Es wirkt zu Anfang etwas kurios. Makarios und Pichelstein mühen sich redlich. Lösungsorientierte Leisegedanken sind die Folge. Applaus gibt es zu Anfang wenig und dann platzt irgendwo ein Ballon oder ein Knoten oder eine Sternschnuppe fällt vom Himmel. Jedenfalls – mit einem Mal tobt die ganze Wiese. „Ich muss raus an die Schnapsbar“ – oh ja, diese ins Rund gebrüllte Parole Pratajevs wird es gewesen sein. Und so kommt man aus dem Spielen gar nicht mehr raus, reiht sich Zugabe an Zugabe zu einem dampfenden Zugabezug, der wie geschmiert auf Schienen läuft. Bis schlussendlich Makarios die Flucht nach vorne wagt, Pichelstein zurücklässt, der den Ausklang allerletzter Töne sichtlich genießt.

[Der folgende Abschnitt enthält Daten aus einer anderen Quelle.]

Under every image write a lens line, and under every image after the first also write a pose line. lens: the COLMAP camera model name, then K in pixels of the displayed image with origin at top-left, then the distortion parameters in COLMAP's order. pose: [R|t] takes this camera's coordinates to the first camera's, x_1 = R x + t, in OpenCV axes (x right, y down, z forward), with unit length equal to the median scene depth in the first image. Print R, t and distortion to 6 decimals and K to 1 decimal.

Birnenschnaps wird gereicht, eine ganze Wodkaflasche dazu. Fürst Fedja gibt den Schorla-Tan (synonym für jemanden, der noch Autofahren muss und deshalb Apfelsaftschorle trinkt) und schon erklingt sie, die Annemarie. Denn (das sollte jeder wissen): der Holzmichl ist out - möchten Sie einen neuen Tanz lernen? Dann ist die Cottbusser Annemarie-Polka genau das Richtige. Und so wird’s jetzt richtig fesch.

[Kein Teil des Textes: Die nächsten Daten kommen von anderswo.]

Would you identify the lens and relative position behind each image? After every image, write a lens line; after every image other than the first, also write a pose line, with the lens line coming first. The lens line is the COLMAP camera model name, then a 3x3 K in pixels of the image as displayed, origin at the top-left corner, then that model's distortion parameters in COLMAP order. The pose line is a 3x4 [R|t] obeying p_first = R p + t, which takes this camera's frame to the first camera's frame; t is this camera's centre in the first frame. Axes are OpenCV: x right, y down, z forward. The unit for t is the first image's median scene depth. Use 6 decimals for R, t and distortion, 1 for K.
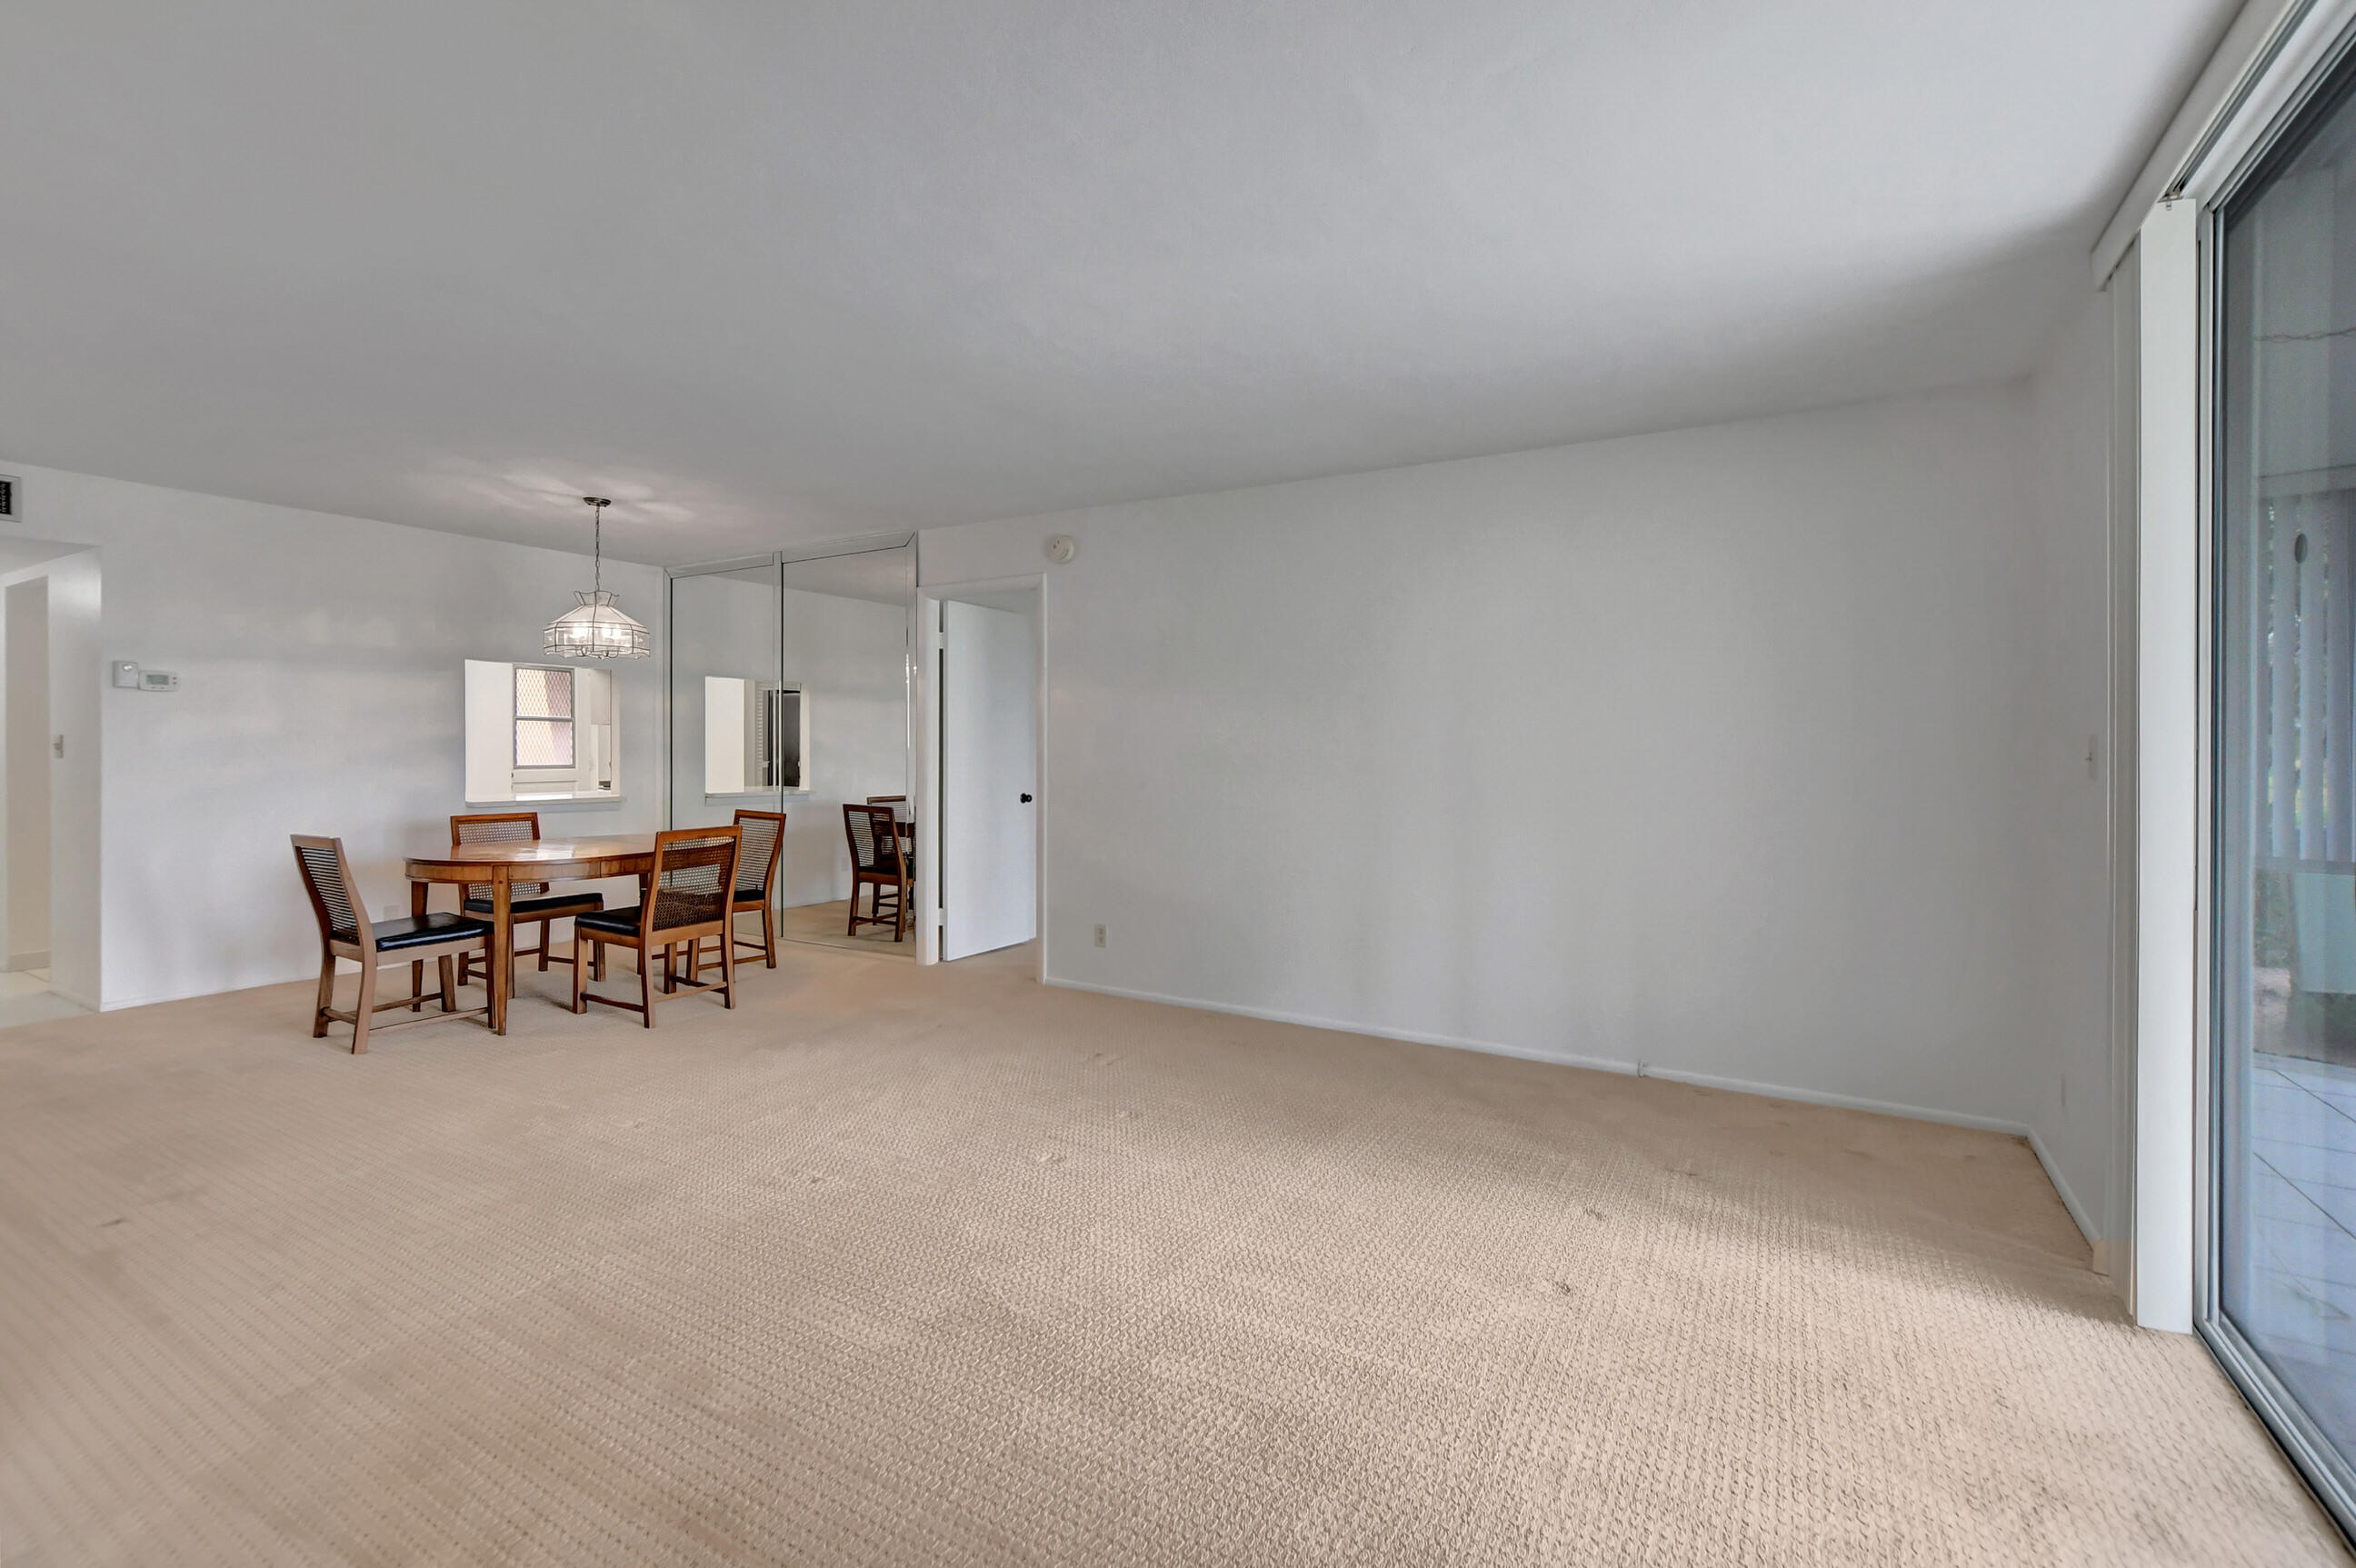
lens RADIAL K [[1056.9, 0, 1174.5], [0, 1056.9, 748.7], [0, 0, 1]] dist [-0.016265, 0.000208]
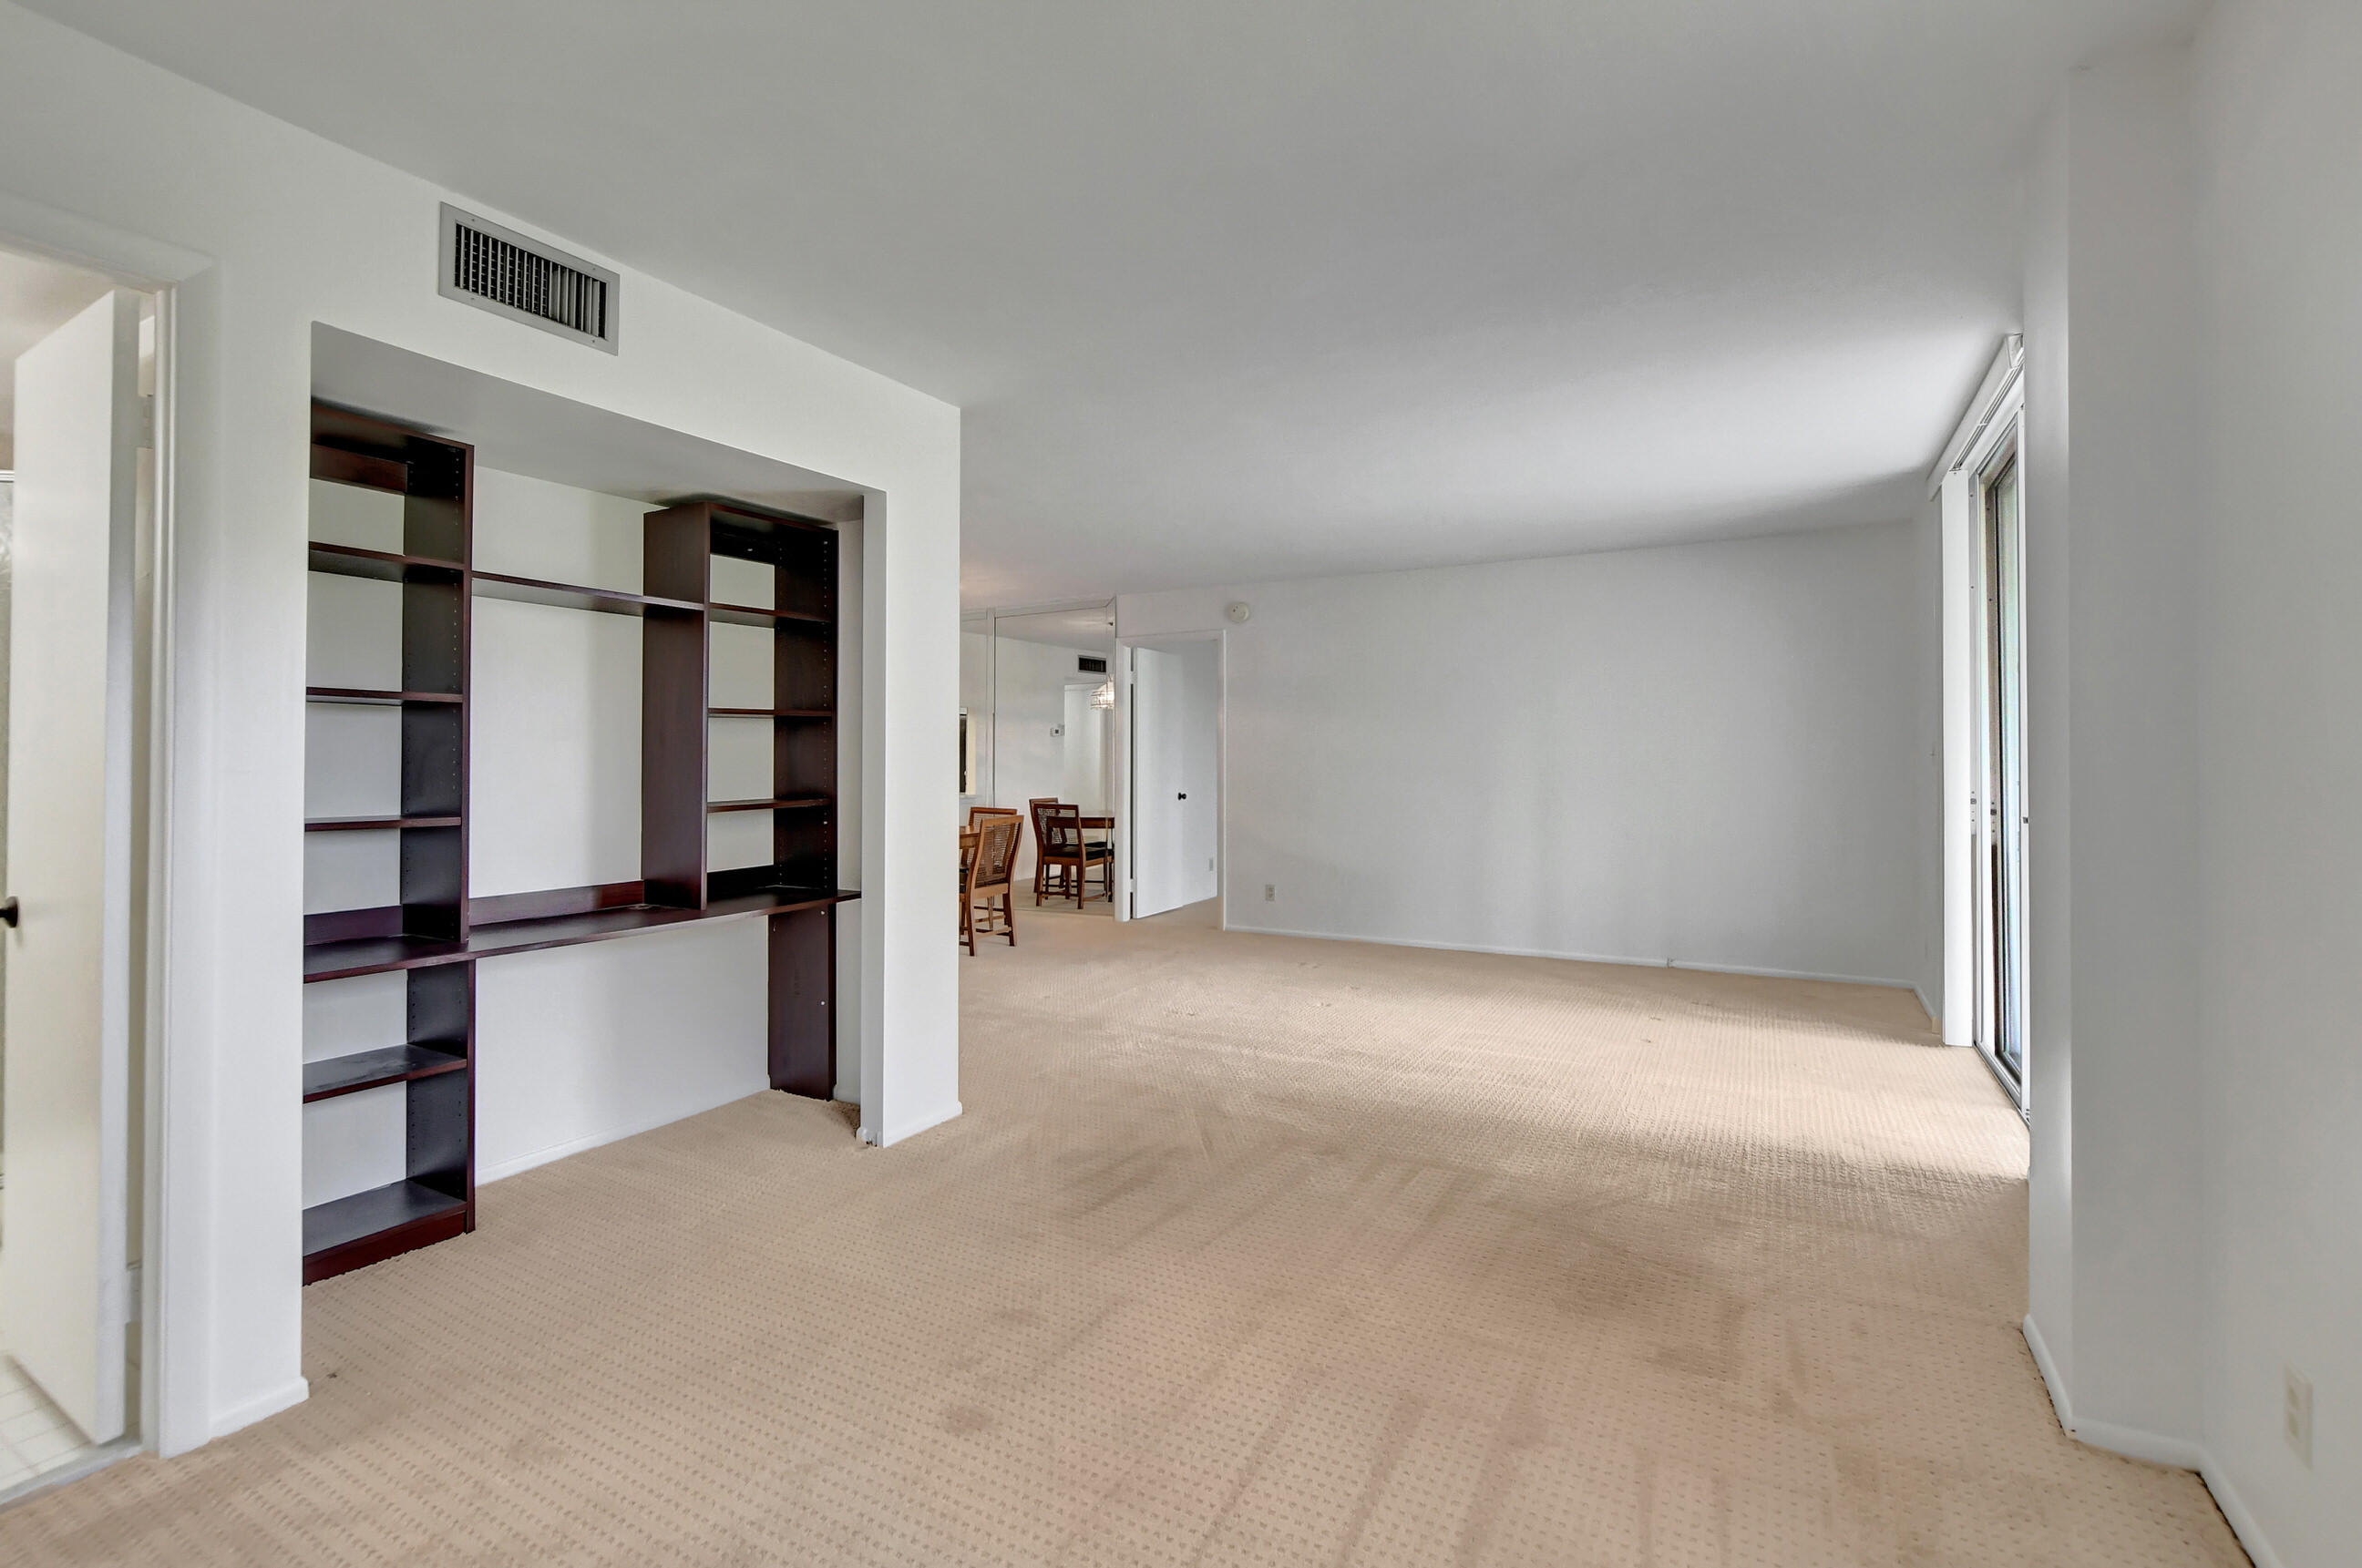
lens RADIAL K [[1068.5, 0, 1170.1], [0, 1068.5, 758.0], [0, 0, 1]] dist [-0.019232, 0.000178]
pose [[0.999561, -0.007737, 0.028595, -0.222947], [0.007831, 0.999964, -0.003181, 0.003757], [-0.028569, 0.003404, 0.999586, -0.362389]]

Wie heißt es noch gleich bei S.W. Pratajev? Genau: Junge Burschen, junge Burschen tanzen. Was für ein feines Erleben. Sehr vielen Dank dafür. Wir kommen gerne wieder.

Nachtrag Doctor Makarios:
Eigentlich ist´s nun vorbei, das sagenhafte Pre- und Post- und Real-Record-Release-Wochenende. Doch ein Begleiter hat sich bis nach Leipzig „mitgeschmuggelt". Des Doctor Pichelsteins Harz-Wander-Virus. Noch in der Nacht zum Sonntag fiel er Fürst Fedja an (hätte er mal mehr immunisierenden Schnaps getrunken) und am Montagabend versuchte er auch Doctor Makarios zu fällen. Doch Doctor Makarios deutete die Zeichen der Infektionszeit früh und bekämpfte den Eindringling erfolgreich mit in Portugal gewachsenen Heilkräutern. Zistrose, Cystus, allen zu empfehlen, die keine Grippeschutzimpfung über sich ergehen lassen wollen.